LSAT 132, Section 1, RC Passage 4, Jewett

LSAT Preptest 132 explanations

RC Passage 4 Explanation

This is an explanation for passage 4 of LSAT preptest 62 the December 2010 LSAT. This passage is about Sarah Orne Jewett’s novels. It argues that the belief that Jewett wrote domestic novels is false. Despite the similarities, the author believes that Jewett’s works should be considered pure fiction.

This section has paragraph summaries and an analysis of the passage, links to the explanations for the questions are below.

Paragraph Summaries

  1. Sarah Orne Jewett’s novels are superficially similar to domestic novels. But her work is secular and doesn’t focus on children.
  2. Domestic novels were also religious works and instructions on how to run a home. Sarah Orne Jewett wrote books that were only novels.
  3. By Jewett’s time, fiction had become pure art. So Jewett’s work should be seen differently than domestic novels even though they are superficially similar.

Analysis

This passage is a bit dull, but I don’t think it’s difficult to understand. The passage is an argument. It’s responding to a theory: some say Sarah Orne Jewett’s wrote domestic novels.
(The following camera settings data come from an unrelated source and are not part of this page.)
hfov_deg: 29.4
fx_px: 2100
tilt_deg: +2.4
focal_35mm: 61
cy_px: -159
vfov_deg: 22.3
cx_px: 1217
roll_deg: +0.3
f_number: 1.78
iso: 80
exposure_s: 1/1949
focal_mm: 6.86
The author disagrees. They show that despite superficial similarities, Jewett wrote for art’s sake. I actually don’t know what to say about this passage beyond what I wrote in the paragraph summaries: I don’t think there’s much more to it.
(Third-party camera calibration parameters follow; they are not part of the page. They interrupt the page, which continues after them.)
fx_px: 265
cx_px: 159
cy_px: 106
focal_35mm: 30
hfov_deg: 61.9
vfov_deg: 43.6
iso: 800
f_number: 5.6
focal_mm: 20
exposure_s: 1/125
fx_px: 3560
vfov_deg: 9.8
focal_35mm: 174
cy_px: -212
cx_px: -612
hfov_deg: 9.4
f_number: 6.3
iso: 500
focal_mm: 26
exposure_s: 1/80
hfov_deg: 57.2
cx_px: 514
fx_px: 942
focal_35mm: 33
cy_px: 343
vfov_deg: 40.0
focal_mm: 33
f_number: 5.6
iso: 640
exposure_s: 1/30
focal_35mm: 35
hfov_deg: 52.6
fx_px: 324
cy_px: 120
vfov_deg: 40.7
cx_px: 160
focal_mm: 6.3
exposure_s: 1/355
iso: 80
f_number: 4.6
Incidentally, I have a theory for why the LSAT has reading comprehension passages about obscure literary topics: no one knows about them. Very, very few people have pre-existing knowledge about Sarah Orne Jewett or domestic novelists.

And yet, there is a large existing body of scholarship about this and most other literary topics. So it’s easy for the LSAC to find a scholarly article or book to summarize. If you look at the end of preptest 62, you’ll see that this passage was adapted from:

Richard H. Brodhead, Cultures of Letters: Scenes of Reading and Writing in Nineteenth-Century America. © 2003 by the University of Chicago.

In other words, an entire book was written on this topic. And likely there are many other books and articles discussing Sarah Orne Jewett. So it’s easy to adapt material into rigorous, technical arguments.

This passage takes place against the backdrop of a changing society. The passage implies that in the 1850s, women’s place was in the home. Domestic novels served several purposes (lines 28-34):

  • Entertainment (they were novels, after all)
  • Piety (this means being religious)
  • Domestic instruction (how to be a good wife and mother)

The books were set in the home, and their main subject matter was children and how to raise them. (lines 10-13).

Jewett’s work was pure art. By the late 19th century the novel had emerged as a genre unto itself. (line 44-51). Jewett’s novels were meant to be read for their own sake. They had no goals beyond that. In particular, Jewett’s novels weren’t religious and they didn’t tell you how to raise kids (lines 13-19).

The author’s argument is: despite superficial similarities in setting, Jewett’s work is not like the domestic novels.